Desde hace tiempo la elección presidencial de julio próximo se vislumbra compleja. Se trata del proceso electoral más costoso de la historia y el que mayores retos representa para la democracia mexicana hasta ahora. Además, en el ambiente permanece la crispación entre las fuerzas políticas que buscan alcanzar el poder, mientras que los problemas públicos más apremiantes siguen ahí y alimentan el descontento social.

Por todo ello, el Estado mexicano en su conjunto está a prueba. Los ciudadanos saldrán a manifestar en las urnas su voluntad sobre quiénes dirigirán los asuntos públicos los siguientes años; los gobiernos salientes tendrán la responsabilidad de conducir la transición con total transparencia, mientras que quienes llegan al poder deberán continuar los proyectos que abonan al bien común y reconducir aquellos que no.

Por su parte, las instituciones democráticas y sus responsables deberán mostrar su fortaleza frente a las amenazas que se ciernen sobre ellas. Una muestra de ello son los diferendos públicos entre dichas instituciones, que las debilite ante la opinión pública. El caso empeora si estas diferencias se suscitan entre las instituciones que arbitran el proceso electoral.

Es clara la discrepancia de criterios entre el Instituto Nacional Electoral (INE) y el Tribunal Electoral del Poder Judicial de la Federación (TEPJF) en torno a la legalidad de la candidatura independiente de Jaime Rodríguez Calderón, gobernador de Nuevo León con licencia. Más aún, estas diferencias han demostrado que existe un serio riesgo de que las autoridades electorales vean afectada su credibilidad.

En principio, el INE desestimó la pretensión de Rodríguez Calderón por numerosas inconsistencias en las firmas necesarias para registrarse como candidato independiente. Ante ello, y a pesar del amplio descontento social, el TEPJF consideró insuficientes los argumentos del INE y ordenó que al gobernador de Nuevo León con licencia se le incluya entre los contendientes.

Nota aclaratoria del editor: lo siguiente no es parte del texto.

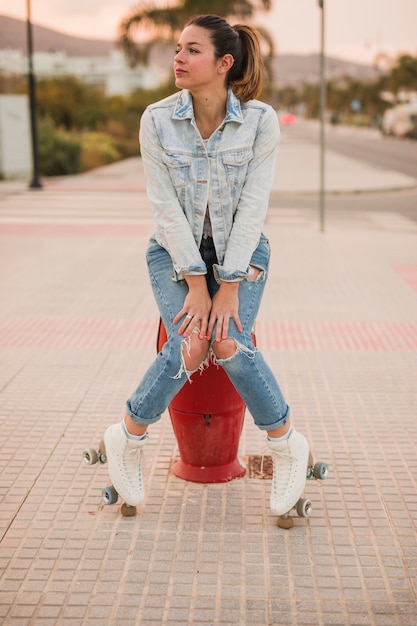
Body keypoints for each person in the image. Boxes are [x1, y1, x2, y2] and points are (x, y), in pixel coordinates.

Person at [104, 14, 309, 517]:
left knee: (229, 341)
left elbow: (253, 209)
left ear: (224, 63)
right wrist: (198, 282)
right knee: (191, 344)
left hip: (244, 253)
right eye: (178, 48)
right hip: (172, 254)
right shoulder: (156, 119)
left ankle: (287, 447)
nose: (178, 57)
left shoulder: (260, 121)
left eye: (192, 50)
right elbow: (165, 209)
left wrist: (229, 284)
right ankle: (127, 437)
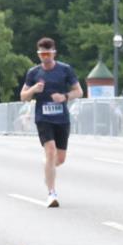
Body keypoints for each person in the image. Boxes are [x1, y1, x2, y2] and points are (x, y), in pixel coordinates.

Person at [19, 37, 83, 207]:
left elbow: (79, 91)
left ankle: (48, 170)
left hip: (61, 118)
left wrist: (65, 97)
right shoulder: (34, 73)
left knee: (59, 159)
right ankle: (52, 194)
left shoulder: (65, 70)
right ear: (38, 54)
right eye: (42, 54)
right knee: (50, 151)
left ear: (54, 53)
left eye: (48, 53)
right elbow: (23, 97)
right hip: (43, 118)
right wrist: (33, 89)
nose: (45, 57)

Tanto el INE como el TEPJF tienen la responsabilidad de ser garantes de la próxima elección federal. Por sus manos pasará la validez del proceso electoral, así como las inconformidades de contendientes que puedan surgir en el camino. Esto es inevitable, de modo que los árbitros de la justa electoral también tienen el deber de conciliar posturas en aras de que el proceso se realice con toda la normalidad posible dentro de los cauces legales.

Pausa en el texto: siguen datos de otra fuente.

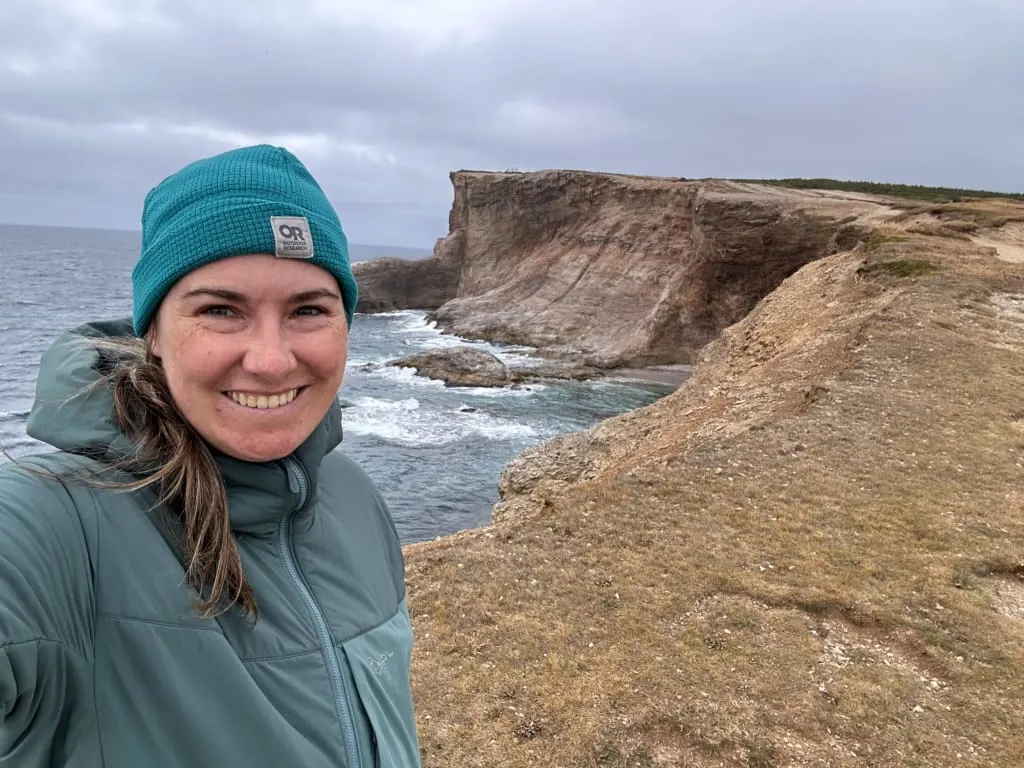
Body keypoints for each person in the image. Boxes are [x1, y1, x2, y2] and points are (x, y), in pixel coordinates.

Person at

Ninguna posición legal o política, por más válida que sea, debe convertirse en argumento para descalificar el trabajo que hacen las instituciones democráticas, menos aún si viene de otra institución. El riesgo más grande para quienes se enfrascan en estas disputas es perder la autoridad moral a los ojos de la ciudadanía que, más que nunca y dado el contexto actual, requiere de todas las certezas que el Estado pueda otorgar.